It was still dark; I sat on a slab of granite staring down at the lakes below descending like giant glistening stairs. The mosquitos were already hard at work trying to get to my blood through two layers of clothing as I looked over my shoulder to see the headlamps of my travel partners disappearing over a maze of boulders. A faint glow of pail orange started to appear on the horizon to the east, I took a sip of water and wiped a bead of sweat away from my brow. I had imagined what it would feel like to be in big mountains countless times, the vastness of monstrous rocky peaks, massive snowfields but nothing my mind could conjure did justice to these surroundings.
Beams of sun split open the dawn sky from behind the White Mountains as I sat with my back to the Palisades range in the Eastern Sierra’s. We had been living in the alpine meadow below for four days and had only seen a handful of other human beings in passing since leaving the trailhead lot of Big Pine. It was the end of a June but the mountains were still covered in snow from a heavy winter that California so desperately needed. I wanted so badly to love being in these big mountains that it had caused an almost crushing anxiety in the days leading up the trip and our first few days in the Lone Pine Valley.

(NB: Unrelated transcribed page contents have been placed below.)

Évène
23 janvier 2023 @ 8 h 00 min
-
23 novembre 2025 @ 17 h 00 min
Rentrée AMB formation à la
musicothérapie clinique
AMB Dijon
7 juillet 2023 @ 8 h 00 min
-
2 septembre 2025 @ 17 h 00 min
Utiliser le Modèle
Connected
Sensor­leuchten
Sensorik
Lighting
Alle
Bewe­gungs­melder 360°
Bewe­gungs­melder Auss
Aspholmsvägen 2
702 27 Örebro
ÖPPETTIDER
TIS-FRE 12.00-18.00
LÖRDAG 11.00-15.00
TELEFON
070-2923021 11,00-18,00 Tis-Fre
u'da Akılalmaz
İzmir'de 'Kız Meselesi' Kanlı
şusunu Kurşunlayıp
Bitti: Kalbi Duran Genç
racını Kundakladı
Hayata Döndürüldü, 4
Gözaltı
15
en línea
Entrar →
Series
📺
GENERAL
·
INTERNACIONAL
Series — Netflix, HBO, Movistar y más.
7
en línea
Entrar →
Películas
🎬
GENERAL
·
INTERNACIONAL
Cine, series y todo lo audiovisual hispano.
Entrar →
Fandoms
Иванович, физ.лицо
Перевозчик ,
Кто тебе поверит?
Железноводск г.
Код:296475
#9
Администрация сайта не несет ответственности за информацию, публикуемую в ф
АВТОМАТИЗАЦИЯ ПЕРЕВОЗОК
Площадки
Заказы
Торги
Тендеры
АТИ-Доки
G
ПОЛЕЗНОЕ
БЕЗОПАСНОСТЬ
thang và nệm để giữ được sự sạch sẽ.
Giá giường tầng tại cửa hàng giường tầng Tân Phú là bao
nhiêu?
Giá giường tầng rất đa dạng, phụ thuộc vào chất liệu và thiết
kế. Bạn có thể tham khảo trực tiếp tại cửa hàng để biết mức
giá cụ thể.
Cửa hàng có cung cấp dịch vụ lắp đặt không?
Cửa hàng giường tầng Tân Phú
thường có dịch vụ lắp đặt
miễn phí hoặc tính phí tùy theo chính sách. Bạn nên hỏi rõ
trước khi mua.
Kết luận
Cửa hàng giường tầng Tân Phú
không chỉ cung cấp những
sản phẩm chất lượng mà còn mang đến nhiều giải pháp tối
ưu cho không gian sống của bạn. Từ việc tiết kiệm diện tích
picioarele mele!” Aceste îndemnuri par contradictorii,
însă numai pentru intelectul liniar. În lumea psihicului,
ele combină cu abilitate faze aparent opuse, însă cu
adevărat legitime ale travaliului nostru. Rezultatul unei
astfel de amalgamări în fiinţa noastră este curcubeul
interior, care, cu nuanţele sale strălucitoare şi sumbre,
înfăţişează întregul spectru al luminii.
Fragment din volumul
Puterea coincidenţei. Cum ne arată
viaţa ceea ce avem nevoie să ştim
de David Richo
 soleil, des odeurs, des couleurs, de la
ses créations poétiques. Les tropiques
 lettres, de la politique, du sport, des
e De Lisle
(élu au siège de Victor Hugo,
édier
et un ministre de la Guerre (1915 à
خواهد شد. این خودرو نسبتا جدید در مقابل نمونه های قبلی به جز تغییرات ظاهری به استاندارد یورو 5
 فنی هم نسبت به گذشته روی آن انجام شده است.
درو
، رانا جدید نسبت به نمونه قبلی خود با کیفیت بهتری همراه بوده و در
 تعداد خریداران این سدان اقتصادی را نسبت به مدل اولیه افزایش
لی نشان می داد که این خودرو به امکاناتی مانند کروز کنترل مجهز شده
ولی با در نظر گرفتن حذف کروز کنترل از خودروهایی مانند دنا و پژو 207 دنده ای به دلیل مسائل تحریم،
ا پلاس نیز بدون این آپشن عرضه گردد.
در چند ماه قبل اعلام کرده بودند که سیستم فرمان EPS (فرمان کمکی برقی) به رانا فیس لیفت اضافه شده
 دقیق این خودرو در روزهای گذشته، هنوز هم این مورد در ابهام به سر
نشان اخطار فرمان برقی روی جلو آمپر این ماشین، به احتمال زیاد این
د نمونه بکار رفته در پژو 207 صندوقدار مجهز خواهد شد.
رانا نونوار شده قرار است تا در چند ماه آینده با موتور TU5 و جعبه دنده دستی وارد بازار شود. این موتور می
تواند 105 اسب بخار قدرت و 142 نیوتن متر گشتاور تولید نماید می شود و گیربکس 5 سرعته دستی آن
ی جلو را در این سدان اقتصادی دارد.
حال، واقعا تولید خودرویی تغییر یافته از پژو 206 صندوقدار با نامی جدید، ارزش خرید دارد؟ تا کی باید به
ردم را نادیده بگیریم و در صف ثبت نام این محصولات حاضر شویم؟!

In less than 24 hours after landing in Las Vegas, I found myself perched high on the peak of Crystal Crag located in Mammoth, CA. Tethered by rope to my mates as we scurried across the rock high above Mammoth Lake. The range of emotions from being terrified, amazed, and completely humbled by our movement up and over this enormous piece of rock was exhausting. Sunburnt and empty we refueled at a local Mexican restaurant while recounting the day’s events. Just hours before clinging to a small spire of rock, connected by rope to two other people trying to move deliberately and simultaneously, I swore that this was my most foolish act. With a belly full of burrito, warm and safely back on the ground I wanted nothing more than to be in the mountains whenever possible.
Riding the first chairlift to the upper slopes of Deer Valley Resort, I could see the peaks of the Wasatch Range. Through the wildfire smoke drifting over from California and Nevada, the mountains were silhouetted even in the daylight. The groomed bike park trails of Deer Valley are incredible and I would spend days there if given the opportunity but knowing this time in Utah was short lived I wanted to get to the mountains if even just a few hours. Our itinerary was set, each day full of riding locations, dining and events to attend, all the while the Wasatch beckoned.
It was on our final full day in Park City, we had just finished a good couple hours of trail riding at High Star Ranch, “Hey a few of us are going to skip the tour finish and head up to the mountains by my house, would you like to come along.” I looked at Eric Porter like he was purposely pulling at my emotions.
“Really?” I asked, trying not to make my tone to snarky in an attempt to cushion for the prank.
“Yeah, we can pile in my truck and head up to the ridge.”
Winding up a long dirt road into the Wasatch Range, I couldn’t help but smile. We were off to the real mountains, no tourist, just backcountry paths of pillowing dirt and windswept ridgelines. Eric showed us just a taste of what his riding is like in the big mountains, desolate and beautiful, the trail seems to slither off into oblivion but he reassures us it leads to a 90-minute descent to the valley below. We procrastinated as long as we could, knowing the impending dinner reservations were closing in, one more photo, a little bit further down this trail. It was Mother Nature though who reminded us that it was time to go, a few quick rumbles of thunder and you become quickly aware of just how exposed you are on these ridgelines. We barged back down the trail, fighting the urge to stop and just enjoy the view and the isolation. Through aspen groves and open fields, we raced the storm back to the truck hustling to get the bikes loaded before the sky opened up.
The rain fell hard on the dusty road, drenching the earth that was desperate for water. I looked back at the peaks as we drove away thinking about ventures into their depths with friends and no schedule to adhere to.